Your objective:
Pull out every line of the listing below that contains the word "answer". Copy each one in full, in the order it appears.

Records for the exercise:
- Opening Delimiter -

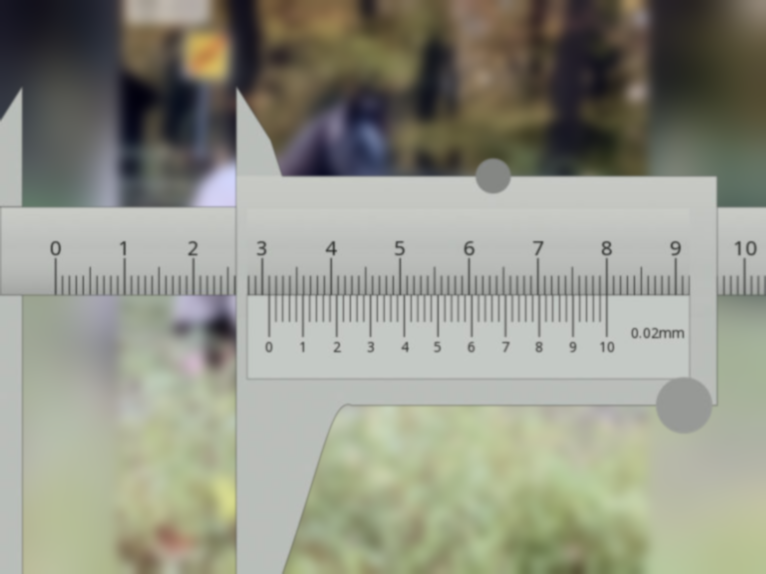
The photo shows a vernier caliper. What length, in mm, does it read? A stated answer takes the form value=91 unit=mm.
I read value=31.0 unit=mm
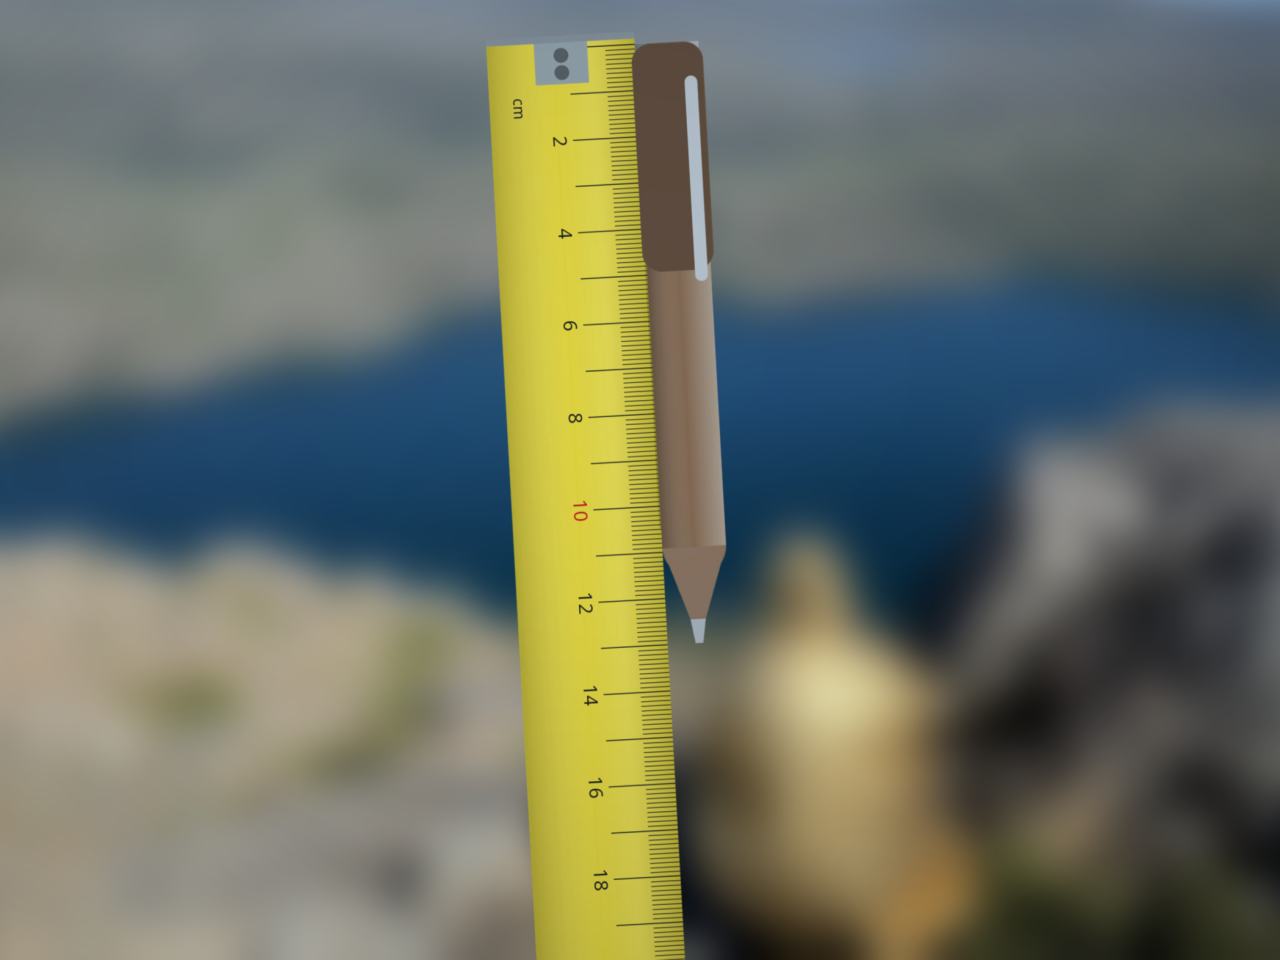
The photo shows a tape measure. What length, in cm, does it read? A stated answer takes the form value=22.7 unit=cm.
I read value=13 unit=cm
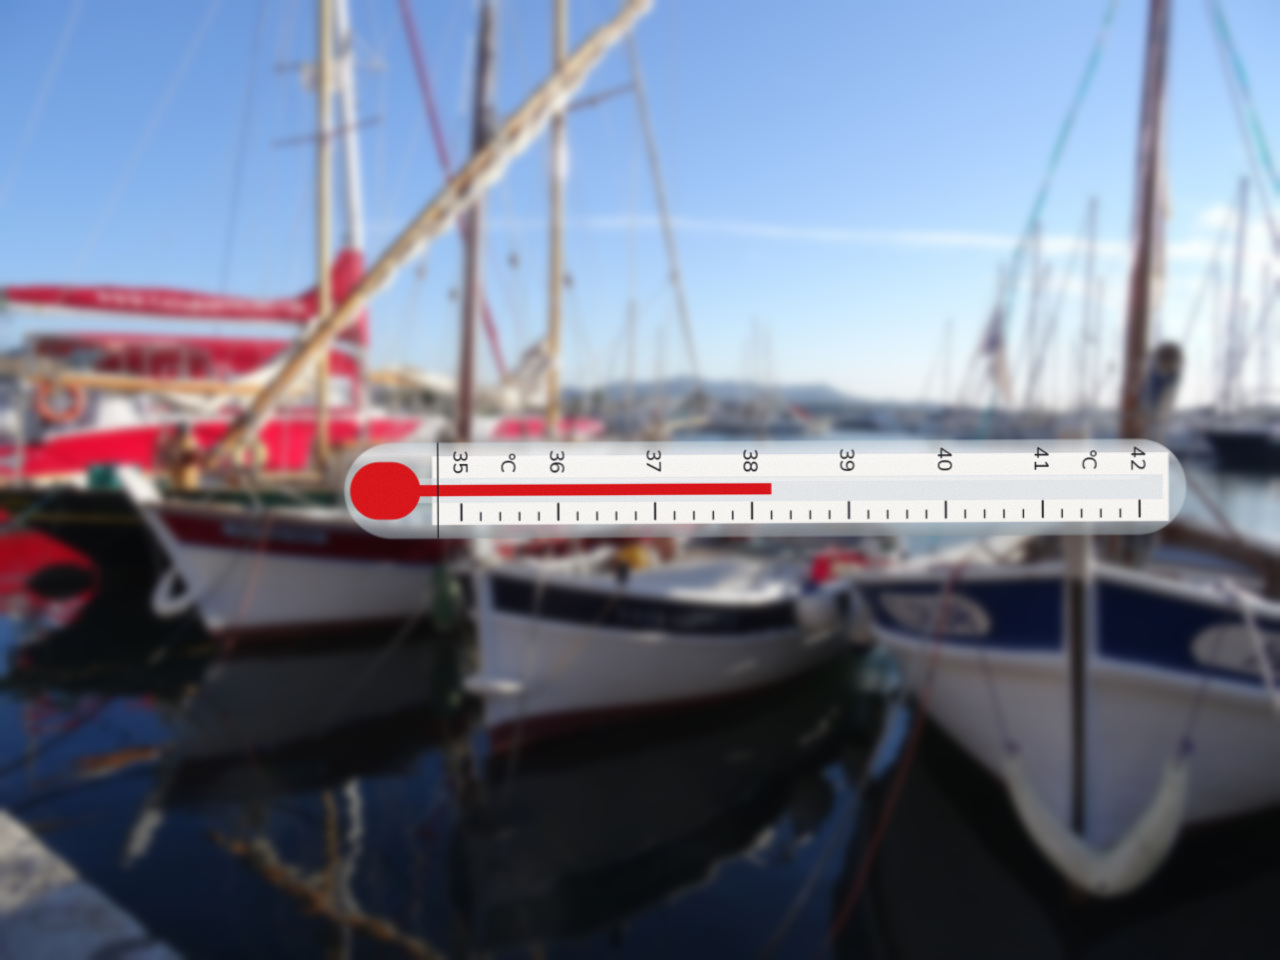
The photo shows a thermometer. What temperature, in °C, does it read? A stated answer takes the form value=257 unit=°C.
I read value=38.2 unit=°C
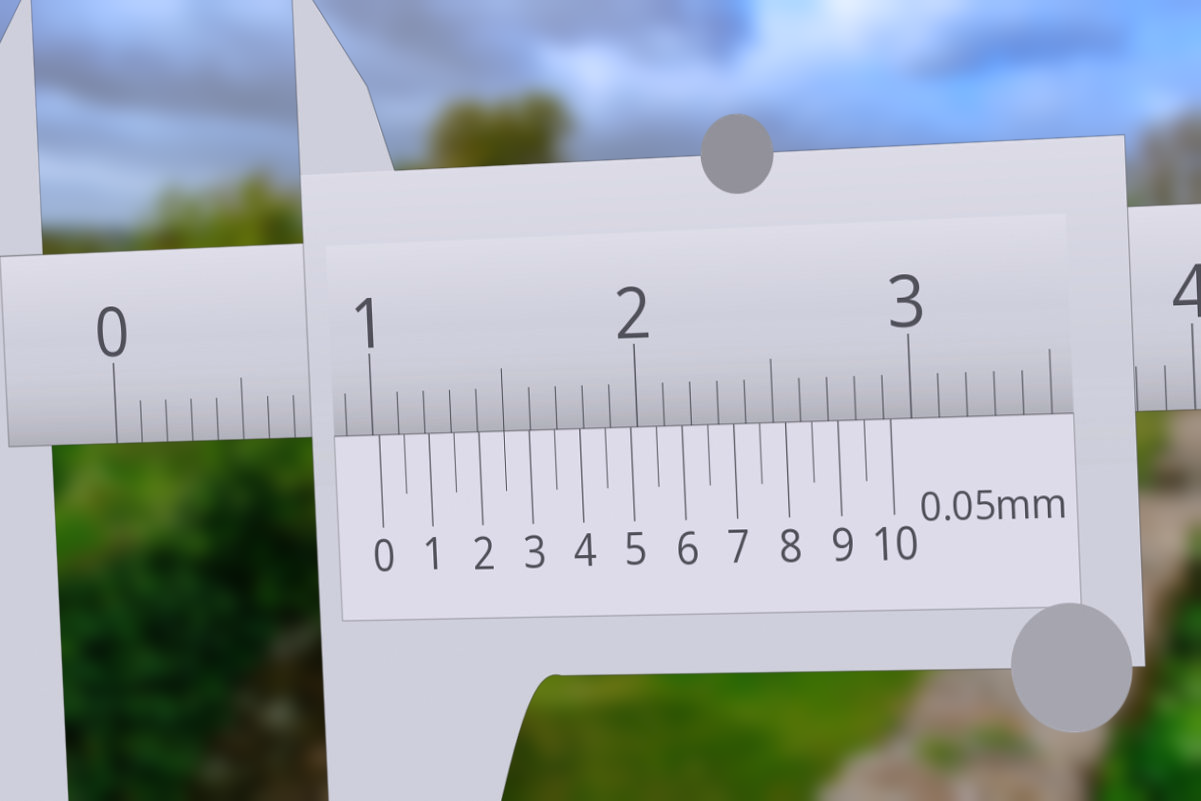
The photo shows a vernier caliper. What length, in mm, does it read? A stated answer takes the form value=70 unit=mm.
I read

- Closing Delimiter -

Response for this exercise:
The photo shows a vernier caliper. What length, in mm, does it read? A stated answer takes the form value=91 unit=mm.
The photo shows a tape measure. What length, in cm, does it read? A stated answer takes the form value=22.7 unit=cm.
The photo shows a thermometer. What temperature, in °C, does it read? A stated answer takes the form value=257 unit=°C.
The photo shows a vernier caliper. What length, in mm, does it read? A stated answer takes the form value=70 unit=mm.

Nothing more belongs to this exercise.